Dot-Matrix Fortunetelling

When I was in junior high, my school unveiled this state-of-the-art program to help us determine what career paths we were suited for. This being the mid-80s, what they gave us was an MS-DOS program that asked 50 questions, each of which we had to answer on a scale of 1-5. Bo-ring! We all dreaded it. At the end, we got to use the brand-new dot-matrix printer to output our recommended careers.

I got “computer programmer” and “accountant.”

To a 13-year-old, there are few fortunes more depressing than that. I wanted something exciting!
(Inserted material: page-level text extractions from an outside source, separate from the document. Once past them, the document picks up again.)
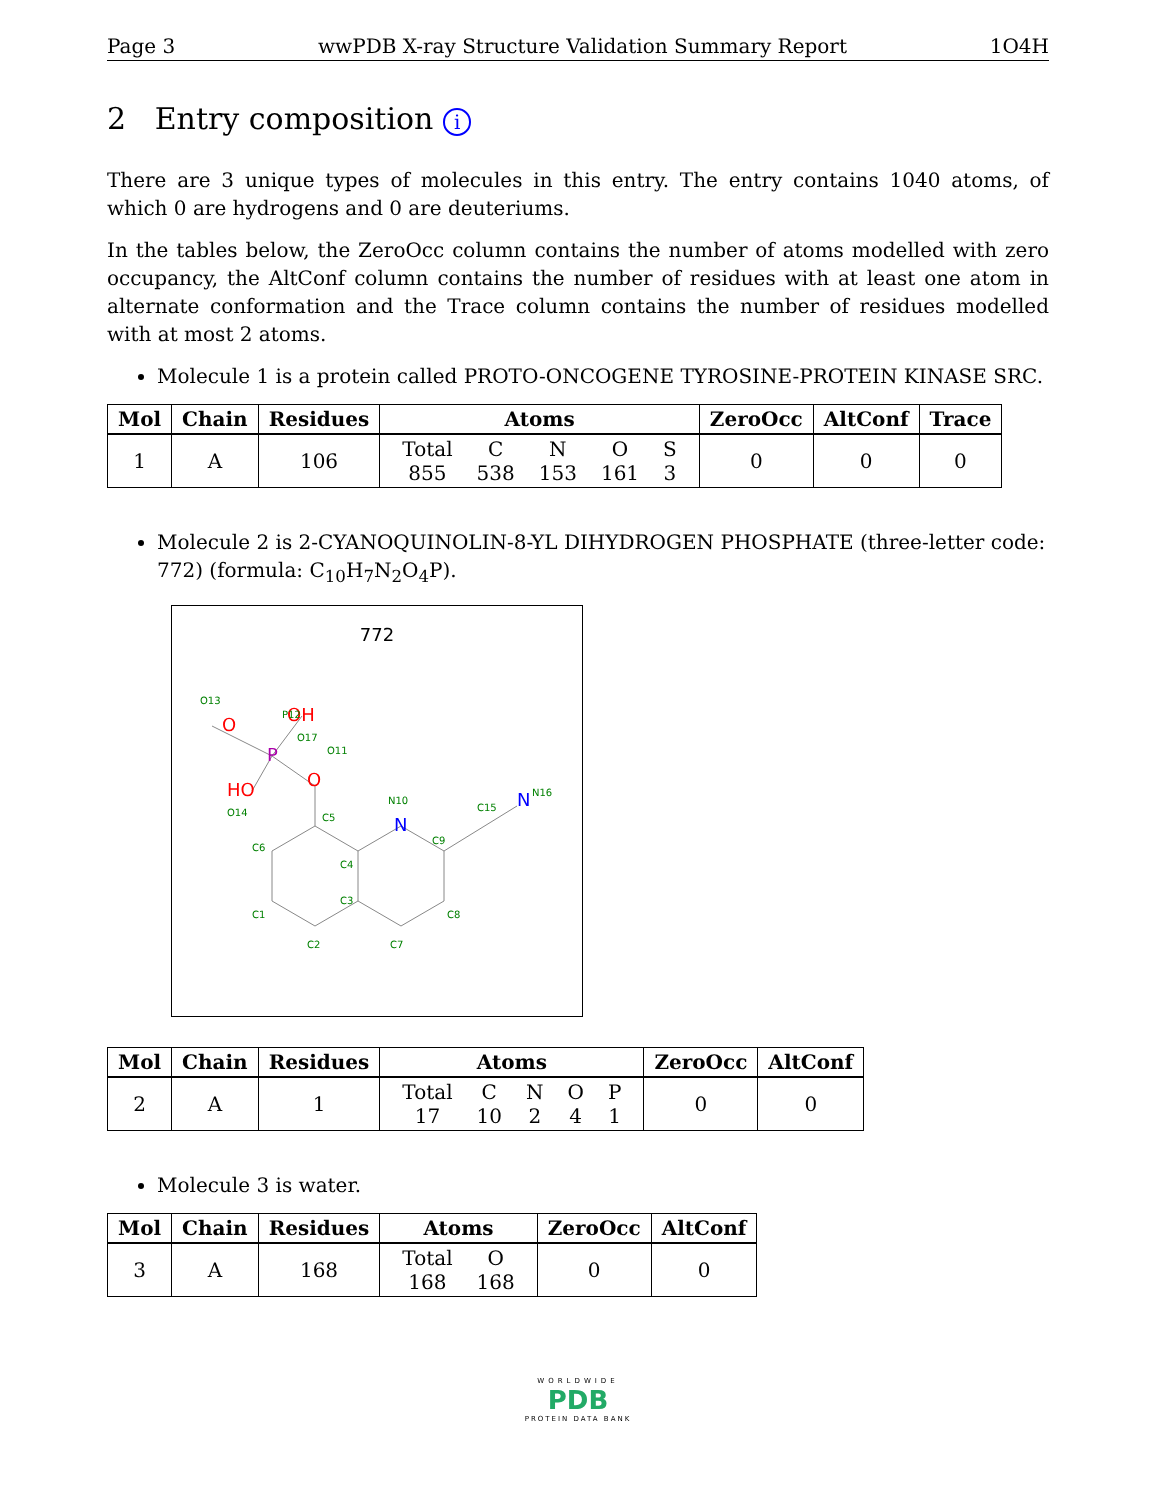Page 3 wwPDB X-ray Structure Validation Summary Report 1O4H
2 Entry composition i
There are 3 unique types of molecules in this entry. The entry contains 1040 atoms, of which 0 are hydrogens and 0 are deuteriums.
In the tables below, the ZeroOcc column contains the number of atoms modelled with zero occupancy, the AltConf column contains the number of residues with at least one atom in alternate conformation and the Trace column contains the number of residues modelled with at most 2 atoms.
Molecule 1 is a protein called PROTO-ONCOGENE TYROSINE-PROTEIN KINASE SRC.
| Mol | Chain | Residues | Atoms | ZeroOcc | AltConf | Trace |
| --- | --- | --- | --- | --- | --- | --- |
| 1 | A | 106 | / Total / C / N / O / S / / 855 / 538 / 153 / 161 / 3 / | 0 | 0 | 0 |
Molecule 2 is 2-CYANOQUINOLIN-8-YL DIHYDROGEN PHOSPHATE (three-letter code: 772) (formula: C<sub>10</sub>H<sub>7</sub>N<sub>2</sub>O<sub>4</sub>P).
772
N
N
O
OH
O
HO
P
C5
C6
C4
C3
C1
C2
C7
C8
C9
C15
N10
N16
O11
P12
O13
O14
O17
| Mol | Chain | Residues | Atoms | ZeroOcc | AltConf |
| --- | --- | --- | --- | --- | --- |
| 2 | A | 1 | / Total / C / N / O / P / / 17 / 10 / 2 / 4 / 1 / | 0 | 0 |
Molecule 3 is water.
| Mol | Chain | Residues | Atoms | ZeroOcc | AltConf |
| --- | --- | --- | --- | --- | --- |
| 3 | A | 168 | / Total / O / / 168 / 168 / | 0 | 0 |
WORLDWIDE
PDB
PROTEIN DATA BANK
I wanted fame and fortune! I wanted something a little bit girly! I wanted something I could show to the other kids that wouldn’t make them say, “Yeah, I can see that.”
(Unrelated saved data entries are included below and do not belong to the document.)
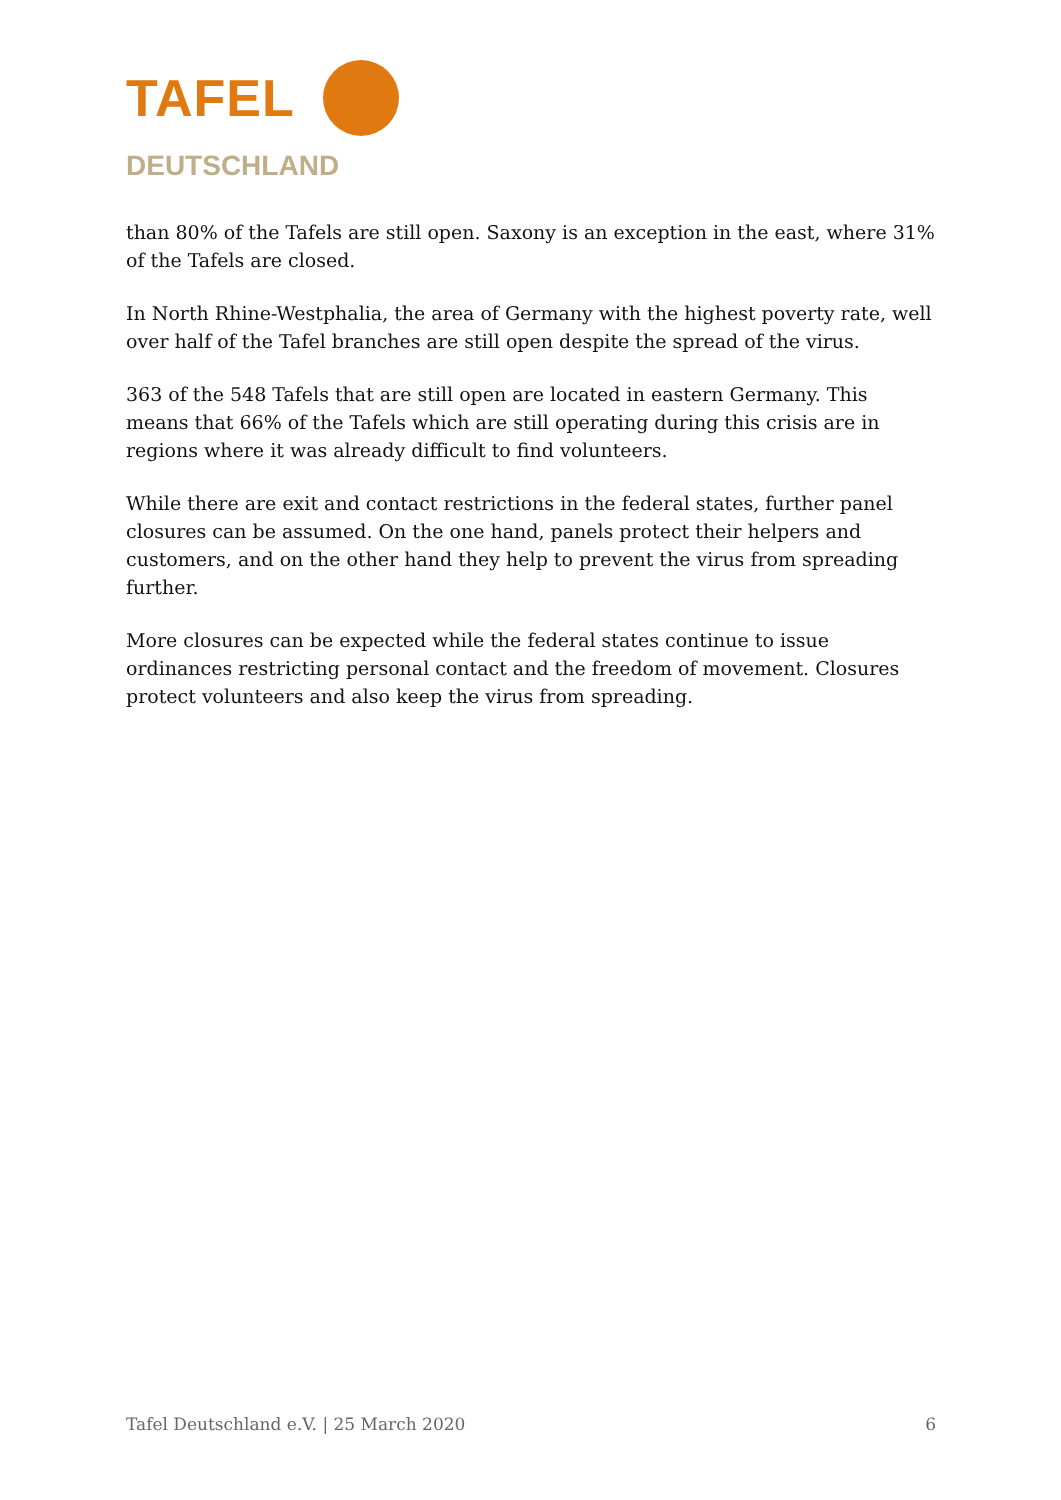TAFEL
DEUTSCHLAND
than 80% of the Tafels are still open. Saxony is an exception in the east, where 31% of the Tafels are closed.
In North Rhine-Westphalia, the area of Germany with the highest poverty rate, well over half of the Tafel branches are still open despite the spread of the virus.
363 of the 548 Tafels that are still open are located in eastern Germany. This means that 66% of the Tafels which are still operating during this crisis are in regions where it was already difficult to find volunteers.
While there are exit and contact restrictions in the federal states, further panel closures can be assumed. On the one hand, panels protect their helpers and customers, and on the other hand they help to prevent the virus from spreading further.
More closures can be expected while the federal states continue to issue ordinances restricting personal contact and the freedom of movement. Closures protect volunteers and also keep the virus from spreading.
Tafel Deutschland e.V. | 25 March 2020 6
What I did was this: I snuck into the guidance counselor’s office, looked up his master sheet of career pages, found a few that I liked, and figured out how to answer the questions to arrive at those outcomes.

Yeah, basically I hacked the code.

I gave myself the following: “actress,” “dancer,” “writer,” “inventor,” and “astronaut.”

It wasn’t until I was in college that my best friend pointed out the irony of me hacking the code to prove to myself that I shouldn’t work with computers for a living.

Oh, well. Embrace the Match.com style of algorithm, is apparently the lesson here. Now that I’m in my 40s, my career is “IT/Accounting Manager.” And, to my relief, they don’t force us to wear pocket protectors.